See http://www.jobs.cam.ac.uk/job/7372/ for full details
SOUND is an international research project funded by the European Commission (EC) within its Horizon 2020 Research and Innovation programme "Personalizing Health and Care". Its objective is to create the bioinformatic tools for statistically informed use of personal genomic and other `omic data in medicine, including cancers and rare metabolic diseases. It comprises partners from top research institutions including Cambridge, Munich, Zurich, Seattle, Heidelberg and Lisbon, and will run from September 2015 for 3 years.
Our contribution to SOUND consists largely of two aspects: 1) The development of methods for liquid biopsy data, and 2) Methods for robust benchmarking of genomics experiments/methods. In the first we will collaborate with the Brenton and Fitzgerald clinical labs to obtain relevant motivational data sets for monitoring circulating DNA in cancer patients. We will create computational workflows to facilitate robust and reproducible research, developing new methods to address shortcomings that we identify in existing approaches during this exercise. The second project will seek to establish standards for the reporting of benchmarking studies when describing new methods, while also considering the design of experiments for verifying mutation calls from genome sequencing projects.
The SOUND team in the Statistics and Computational Biology lab will consist of a Research Associate and a PhD student led by Professor Simon Tavaré FRS and Dr Andy Lynch.
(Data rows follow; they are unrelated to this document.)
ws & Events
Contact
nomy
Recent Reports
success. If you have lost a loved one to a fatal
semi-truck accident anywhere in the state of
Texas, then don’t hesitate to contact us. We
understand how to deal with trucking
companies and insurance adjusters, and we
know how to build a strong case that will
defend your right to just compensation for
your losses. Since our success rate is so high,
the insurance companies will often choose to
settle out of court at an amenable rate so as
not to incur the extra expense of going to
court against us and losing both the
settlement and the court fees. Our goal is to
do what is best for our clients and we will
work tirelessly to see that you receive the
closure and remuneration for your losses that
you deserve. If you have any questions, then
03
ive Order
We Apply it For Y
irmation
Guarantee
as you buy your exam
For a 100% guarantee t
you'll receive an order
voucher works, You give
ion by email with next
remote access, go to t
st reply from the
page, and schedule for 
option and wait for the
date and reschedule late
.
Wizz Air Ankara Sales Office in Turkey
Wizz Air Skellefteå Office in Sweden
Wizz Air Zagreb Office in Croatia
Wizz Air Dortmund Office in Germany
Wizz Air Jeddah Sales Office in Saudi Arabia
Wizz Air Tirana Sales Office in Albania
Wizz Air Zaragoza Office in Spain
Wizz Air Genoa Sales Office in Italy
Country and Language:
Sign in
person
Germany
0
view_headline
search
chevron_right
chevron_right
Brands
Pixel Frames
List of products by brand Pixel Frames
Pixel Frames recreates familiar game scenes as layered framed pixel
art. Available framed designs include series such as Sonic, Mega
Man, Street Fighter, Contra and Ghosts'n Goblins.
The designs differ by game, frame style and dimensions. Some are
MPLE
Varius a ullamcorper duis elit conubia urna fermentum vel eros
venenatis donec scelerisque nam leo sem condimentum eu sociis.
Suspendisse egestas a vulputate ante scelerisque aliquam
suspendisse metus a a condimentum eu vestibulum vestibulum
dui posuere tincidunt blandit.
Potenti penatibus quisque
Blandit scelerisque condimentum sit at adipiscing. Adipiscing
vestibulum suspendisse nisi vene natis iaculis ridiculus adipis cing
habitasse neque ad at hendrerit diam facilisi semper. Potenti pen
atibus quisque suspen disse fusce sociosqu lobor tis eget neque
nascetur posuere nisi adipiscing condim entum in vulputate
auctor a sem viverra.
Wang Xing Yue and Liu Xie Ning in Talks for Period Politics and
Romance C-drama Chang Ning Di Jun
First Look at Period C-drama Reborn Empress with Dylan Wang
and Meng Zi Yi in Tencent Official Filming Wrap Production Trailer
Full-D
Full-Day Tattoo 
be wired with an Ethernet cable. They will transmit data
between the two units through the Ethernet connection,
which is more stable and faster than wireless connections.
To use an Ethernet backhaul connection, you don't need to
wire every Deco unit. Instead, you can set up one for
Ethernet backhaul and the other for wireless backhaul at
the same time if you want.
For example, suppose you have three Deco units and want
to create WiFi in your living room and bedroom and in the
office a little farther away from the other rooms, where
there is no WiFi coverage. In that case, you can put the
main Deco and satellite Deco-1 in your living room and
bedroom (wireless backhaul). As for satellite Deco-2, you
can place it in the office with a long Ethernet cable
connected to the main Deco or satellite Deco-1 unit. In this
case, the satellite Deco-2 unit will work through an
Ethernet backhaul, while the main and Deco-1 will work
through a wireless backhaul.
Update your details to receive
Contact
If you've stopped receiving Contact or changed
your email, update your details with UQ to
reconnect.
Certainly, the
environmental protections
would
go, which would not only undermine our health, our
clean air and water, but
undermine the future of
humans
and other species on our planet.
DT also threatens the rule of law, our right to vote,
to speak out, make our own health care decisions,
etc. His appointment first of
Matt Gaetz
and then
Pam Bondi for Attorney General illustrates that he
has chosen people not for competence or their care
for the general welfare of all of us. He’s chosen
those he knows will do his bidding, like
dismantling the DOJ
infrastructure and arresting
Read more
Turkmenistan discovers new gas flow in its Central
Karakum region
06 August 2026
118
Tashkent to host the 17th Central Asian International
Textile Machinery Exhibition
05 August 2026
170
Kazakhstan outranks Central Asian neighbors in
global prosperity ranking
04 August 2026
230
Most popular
They will interact with the other members of the lab and the wider computational biology and cancer research communities within the Cancer Research UK Cambridge Institute. Further to this there will be interactions with the other members of the consortium and opportunities to spend time at those sites.
The focus of the Statistics and Computational Biology Lab is the development and application of principled statistical analysis methods for understanding cancer, from early stage disease, progression, response to treatment and relapse. Our research is therefore a mixture of methodology, for example for next-generation sequencing, and data analysis of clinically relevant data sets. These tools are made available through the public software environments R and Bioconductor, thereby supporting our focus on reproducible research.
The successful candidate will have a PhD in relevant discipline, a background in statistics/mathematics with experience of genomics analysis. Strong programming skills are essential, with experienced R programmers being particularly advantaged. Experience of cancer research would also be advantageous.